Artworks, Stations

Valley Scan

Artist(s):
John Roloff, "Valley Scan" (station view)

Project Description

John Roloff designed terrazzo paving areas and porcelain enamel steel panels for station platforms. Roloff’s artwork references the geological make up of the Van Nuys, Sepulveda and San Fernando Valley area as well as paying homage to the geologists who study the Valley. A gradient of light creates the illusion of a cavity with mud cracks indicating water from ancient aquifers, while boulders reveal remnants of an imaginary, ancient event dispersing the rocks now held in place by subsequent deposition. West oriented shadows represent a moment in time, in the late afternoon of one day, perhaps hundreds of thousands of years ago buried by geologic processes now revealed by the cavities excavation. The illusion of depth is an invitation to look beneath the Valley’s surface both literally and imaginatively.

Artist Statement

“My work is an examination of psychological and conceptual relationships between humanity and nature, materiality and process, often evoking a poetic interplay between primal and scientific conditions. This exploration was inspired in the work of 1970’s through the early 1990’s by qualities of the sublime evoked by the geology and natural dynamics of the North American landscape.
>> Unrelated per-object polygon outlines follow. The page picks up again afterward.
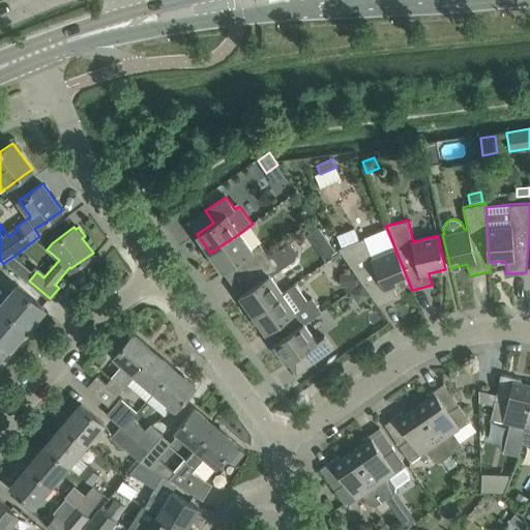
[(326,238),(318,227),(306,234),(315,245),(326,238)]
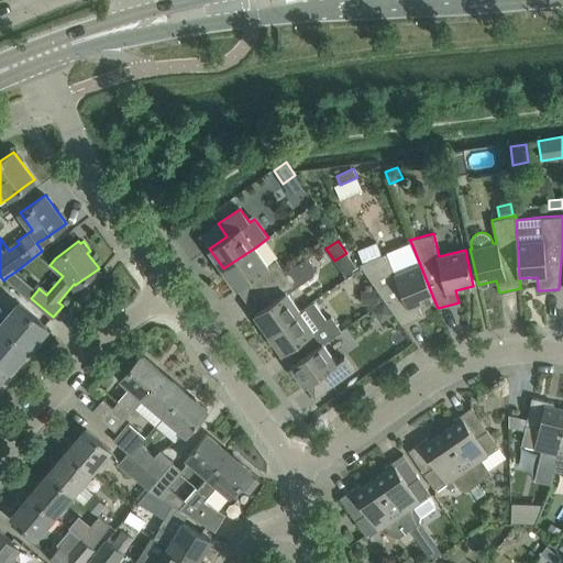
[(411,243),(382,255),(377,242),(359,250),(363,263),(360,264),(403,324),(422,317),(418,305),(433,298),(411,243)]
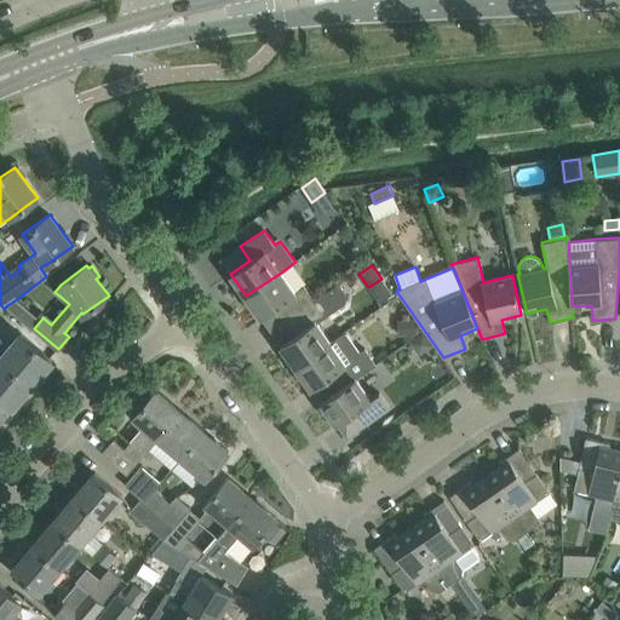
[(291,317),(314,300),(304,286),(294,292),(281,273),(246,296),(260,319),(281,304),(291,317)]
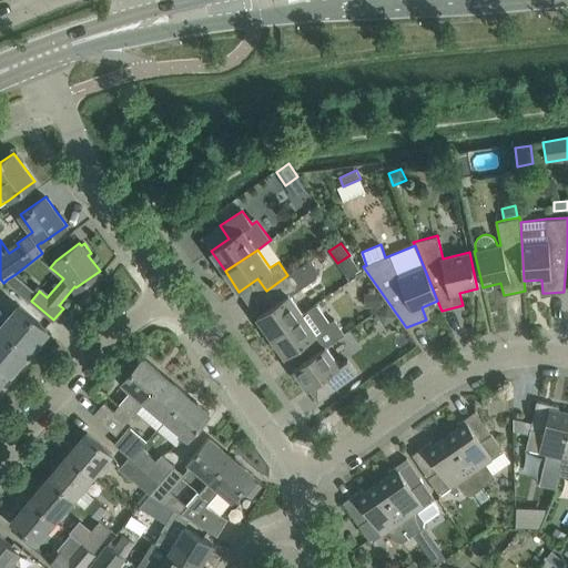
[(290,295),(301,286),(317,276),(317,271),(310,260),(287,275),(266,291),(275,303),(256,316),(271,336),(303,314),(290,295)]
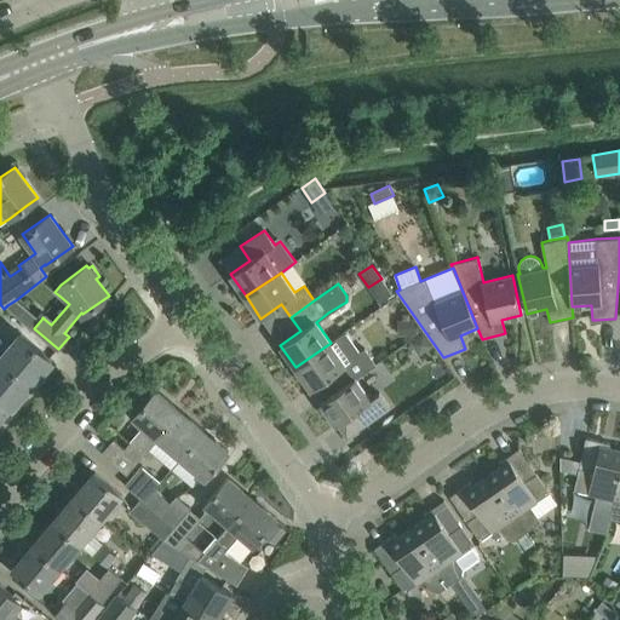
[(414,319),(397,320),(399,336),(417,334),(417,321),(414,319)]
Since the mid-1990’s other, related issues, particularly structural and systemic relationships between landscape architecture and technology, have increasingly characterized the work.”

About the Artist

JOHN ROLOFF is from Oakland, CA. Roloff is a visual artist with a background in science who works conceptually with site, process and natural systems and whose projects often take the form of large-scale environmental and gallery installations.  His work has been seen both outdoors and in exhibitions at the Whitney Museum of American Art, New York; UC Berkeley Museum, Berkeley; San Francisco Museum of Modern Art, San Francisco; Smithsonian Institution, Washington DC; Photoscene Cologne, Germany; and the Venice Architectural and Art Biennales, Italy; and The Snow Show, Kemi, Finland.  A recipient of 3 visual arts fellowships from the National Endowment for the Arts,a Guggenheim Foundation fellowship and a California Arts Council grant for visual artists, Roloff is a professor, Chair of Sculpture and co-coordinator for the Center for Art and Science at the San Francisco Art Institute.